Kenton Sherick, Aniruddha Ray, Pierre Berneron, B. Allen Tolson, Chadwick Barklay, Maarten den Heijer, Christofer E. Whiting
Nuclear Technology | Volume 211 | Number 1 | April 2025 | Pages S38-S48
Research Article | doi.org/10.1080/00295450.2024.2369825
Articles are hosted by Taylor and Francis Online.
Over the past 25 years, the average cadence of National Aeronautics and Space Administration (NASA) missions that employ radioisotope thermoelectric generators (RTGs) or other radioisotope power systems (RPSs) is approximately one per decade. Currently, the only flight-qualified RPS in the NASA inventory for space power applications is the multi-mission RTG, which has a beginning-of-life (BOL) power output of approximately 120 W(electric). In addition, NASA and the U.S. Department of Energy also manage the Next Generation Radioisotope Thermoelectric Generator Development Project, with a projected BOL power of around 245 W(electric).

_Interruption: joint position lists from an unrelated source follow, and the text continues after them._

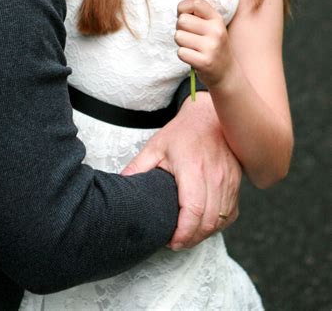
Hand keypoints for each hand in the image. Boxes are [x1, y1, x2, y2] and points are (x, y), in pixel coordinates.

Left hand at [121, 93, 240, 248]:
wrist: (209, 115)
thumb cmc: (182, 132)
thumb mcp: (155, 147)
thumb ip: (138, 167)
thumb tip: (120, 185)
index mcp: (192, 168)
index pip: (192, 212)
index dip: (182, 233)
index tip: (170, 241)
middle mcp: (214, 177)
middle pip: (208, 222)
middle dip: (191, 239)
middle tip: (176, 242)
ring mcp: (228, 180)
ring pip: (221, 220)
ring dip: (204, 234)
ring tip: (187, 235)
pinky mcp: (236, 182)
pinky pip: (231, 213)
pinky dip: (219, 224)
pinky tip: (205, 224)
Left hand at [175, 0, 233, 88]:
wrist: (226, 72)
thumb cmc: (213, 45)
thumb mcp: (211, 25)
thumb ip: (199, 11)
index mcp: (216, 19)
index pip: (195, 2)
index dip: (182, 7)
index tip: (184, 15)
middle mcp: (216, 31)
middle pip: (182, 20)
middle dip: (180, 28)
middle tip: (190, 36)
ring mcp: (211, 47)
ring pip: (178, 36)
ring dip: (181, 43)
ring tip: (193, 47)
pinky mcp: (204, 62)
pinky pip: (181, 52)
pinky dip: (183, 54)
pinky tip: (193, 56)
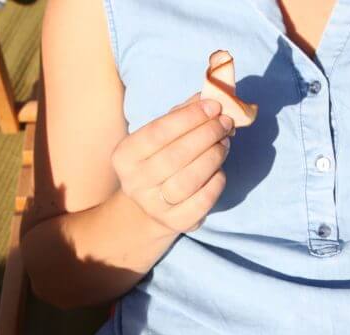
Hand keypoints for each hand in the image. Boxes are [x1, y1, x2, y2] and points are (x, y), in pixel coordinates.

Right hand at [110, 96, 233, 232]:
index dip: (189, 118)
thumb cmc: (160, 159)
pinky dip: (216, 181)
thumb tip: (211, 95)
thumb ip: (183, 113)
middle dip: (206, 135)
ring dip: (213, 157)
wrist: (151, 206)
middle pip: (175, 156)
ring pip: (189, 180)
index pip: (158, 132)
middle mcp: (134, 183)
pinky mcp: (176, 222)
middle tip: (225, 123)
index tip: (214, 106)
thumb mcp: (162, 135)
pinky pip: (202, 201)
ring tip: (225, 143)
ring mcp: (153, 206)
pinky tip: (220, 169)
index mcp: (124, 156)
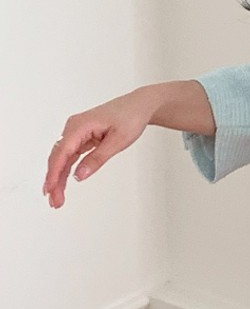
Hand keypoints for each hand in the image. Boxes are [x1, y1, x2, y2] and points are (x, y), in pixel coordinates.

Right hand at [42, 89, 157, 208]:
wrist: (139, 106)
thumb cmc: (130, 118)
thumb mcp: (118, 141)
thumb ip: (97, 158)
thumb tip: (79, 176)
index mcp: (80, 125)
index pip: (62, 152)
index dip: (54, 173)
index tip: (50, 189)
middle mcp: (74, 127)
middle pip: (58, 157)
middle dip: (54, 180)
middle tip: (55, 202)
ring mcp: (77, 132)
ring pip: (62, 158)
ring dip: (59, 178)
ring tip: (58, 198)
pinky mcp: (82, 137)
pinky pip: (70, 156)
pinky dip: (66, 170)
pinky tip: (62, 183)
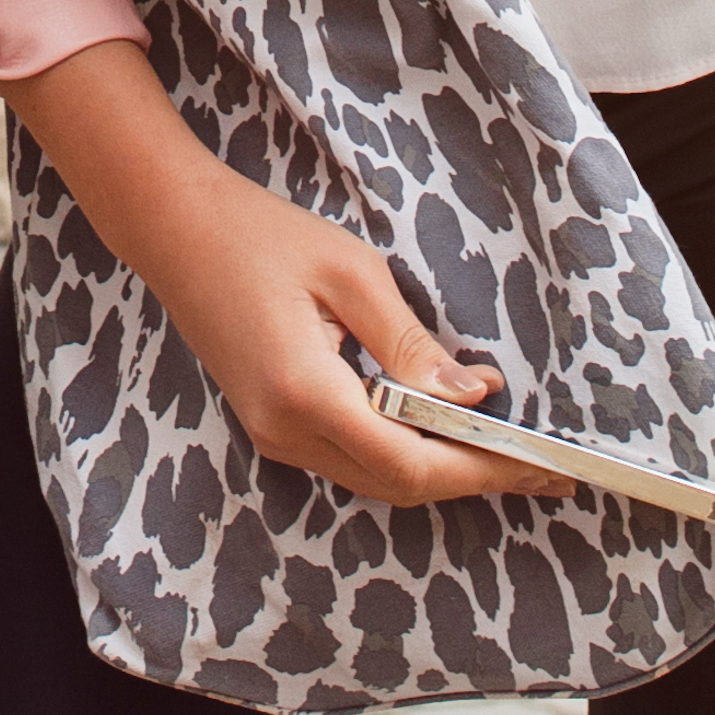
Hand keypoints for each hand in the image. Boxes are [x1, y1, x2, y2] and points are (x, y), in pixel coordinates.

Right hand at [123, 152, 557, 509]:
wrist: (172, 229)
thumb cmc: (261, 235)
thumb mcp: (352, 273)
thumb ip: (412, 343)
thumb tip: (474, 396)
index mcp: (305, 393)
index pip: (413, 462)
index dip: (481, 470)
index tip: (539, 467)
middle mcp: (286, 431)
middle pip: (399, 485)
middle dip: (474, 479)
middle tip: (541, 470)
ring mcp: (273, 435)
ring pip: (376, 479)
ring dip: (441, 470)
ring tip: (504, 454)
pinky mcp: (271, 425)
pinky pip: (352, 460)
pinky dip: (405, 455)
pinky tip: (441, 433)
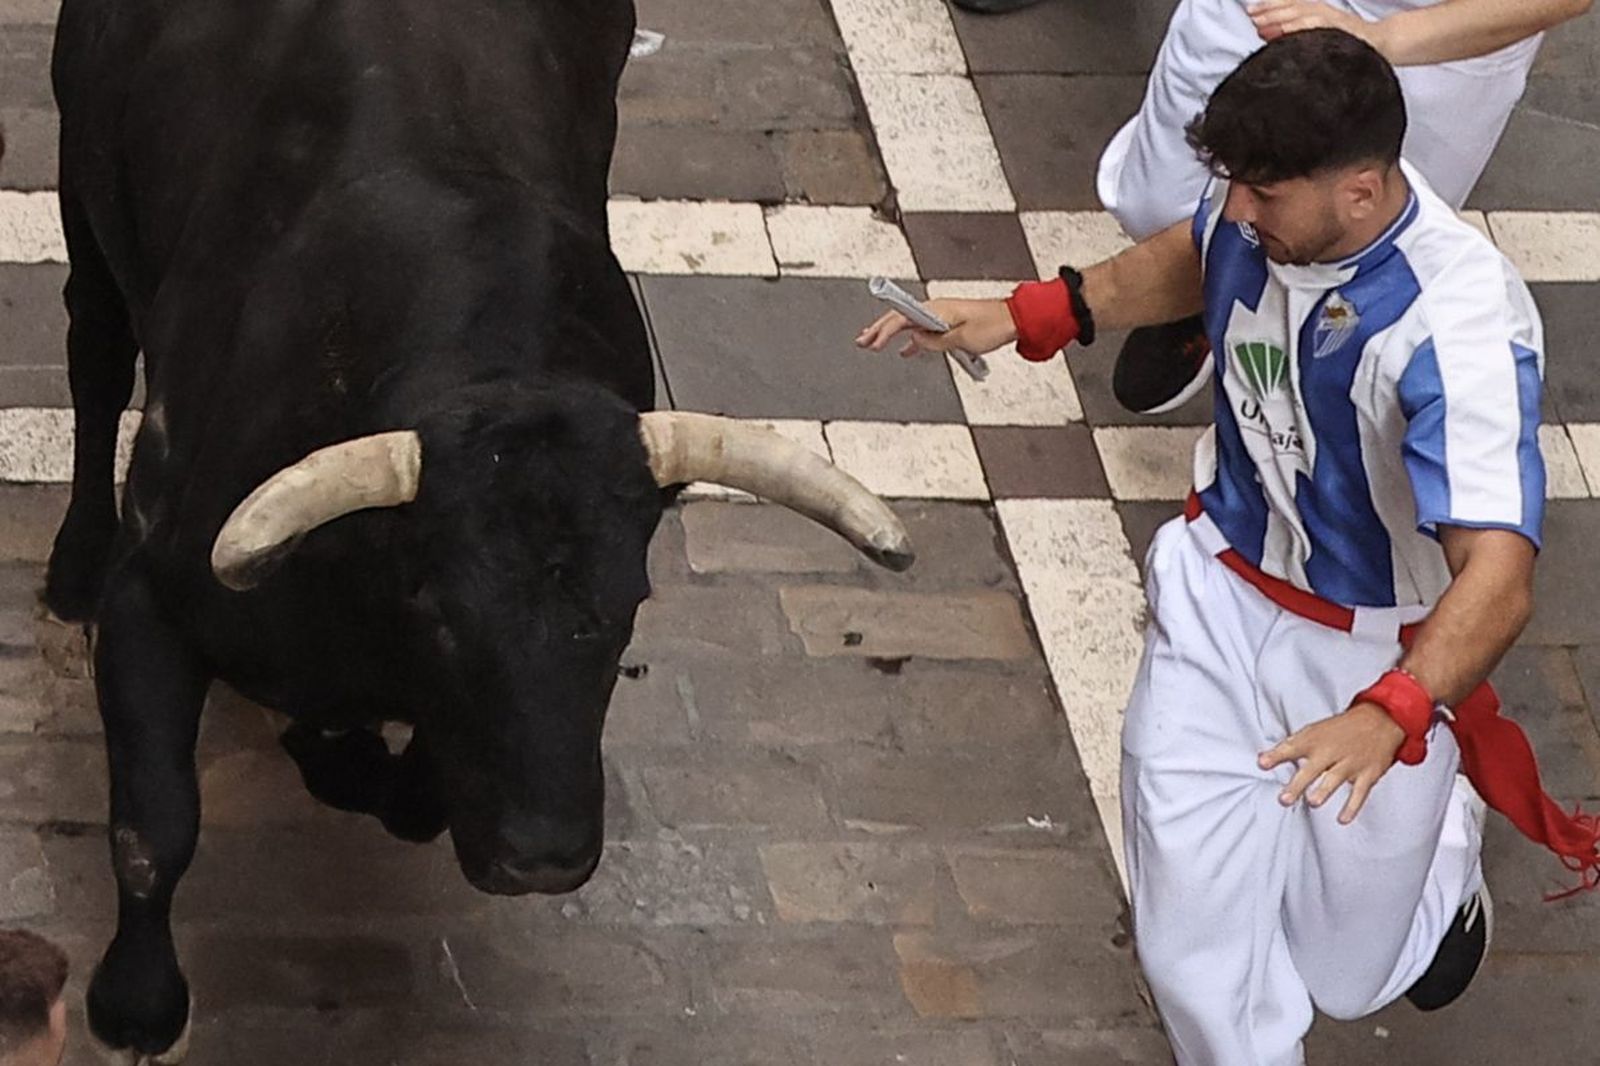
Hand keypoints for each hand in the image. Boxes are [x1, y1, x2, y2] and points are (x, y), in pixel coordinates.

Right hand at [855, 298, 1017, 359]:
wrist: (1014, 319)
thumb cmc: (994, 325)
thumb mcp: (962, 340)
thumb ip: (934, 342)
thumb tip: (915, 341)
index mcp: (936, 309)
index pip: (901, 318)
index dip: (883, 330)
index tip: (870, 341)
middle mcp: (936, 308)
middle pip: (901, 318)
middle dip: (879, 330)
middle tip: (861, 341)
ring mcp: (942, 315)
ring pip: (909, 324)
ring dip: (891, 334)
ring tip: (873, 343)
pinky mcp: (949, 322)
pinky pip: (924, 330)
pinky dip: (911, 340)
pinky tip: (904, 350)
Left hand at [1248, 0, 1389, 56]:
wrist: (1380, 43)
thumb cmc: (1347, 42)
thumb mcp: (1317, 34)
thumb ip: (1294, 32)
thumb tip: (1267, 33)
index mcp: (1316, 12)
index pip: (1291, 4)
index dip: (1270, 6)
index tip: (1252, 12)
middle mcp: (1323, 12)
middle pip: (1293, 7)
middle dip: (1270, 11)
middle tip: (1252, 16)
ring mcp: (1332, 20)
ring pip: (1302, 14)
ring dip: (1280, 18)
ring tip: (1262, 24)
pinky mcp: (1341, 29)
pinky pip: (1317, 26)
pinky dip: (1301, 27)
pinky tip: (1287, 31)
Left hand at [1257, 701, 1405, 824]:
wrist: (1380, 721)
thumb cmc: (1341, 730)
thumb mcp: (1314, 731)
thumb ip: (1290, 747)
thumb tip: (1263, 760)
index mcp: (1315, 740)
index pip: (1292, 747)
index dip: (1276, 755)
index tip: (1262, 763)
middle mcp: (1331, 752)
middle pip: (1312, 769)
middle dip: (1298, 784)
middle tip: (1285, 798)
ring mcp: (1350, 764)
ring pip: (1335, 779)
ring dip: (1323, 791)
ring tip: (1313, 802)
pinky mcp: (1367, 774)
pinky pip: (1359, 793)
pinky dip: (1352, 807)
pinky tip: (1342, 819)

However, if a lower-power RPS unit was available, would there be sufficient mission pull to increase the cadence of RPS-powered missions? We believe the answer to this question is yes, which drove the evolution of a concept study that examines the feasibility of a low-power RPS based on a single general purpose heat source (GPHS) that could be developed rapidly with low risk and cost. This paper discusses the results of a concept study of an RPS system that utilizes novel ruggedized silicon germanium thermoelectric modules with a projected BOL power of 15 W(electric).
This new RTG design could help enable a new class of low-powered space exploration missions for NASA, the European Space Agency, or commercial applications. In addition, this paper addresses the next steps required to evolve the concept beyond its current status to conceptual design.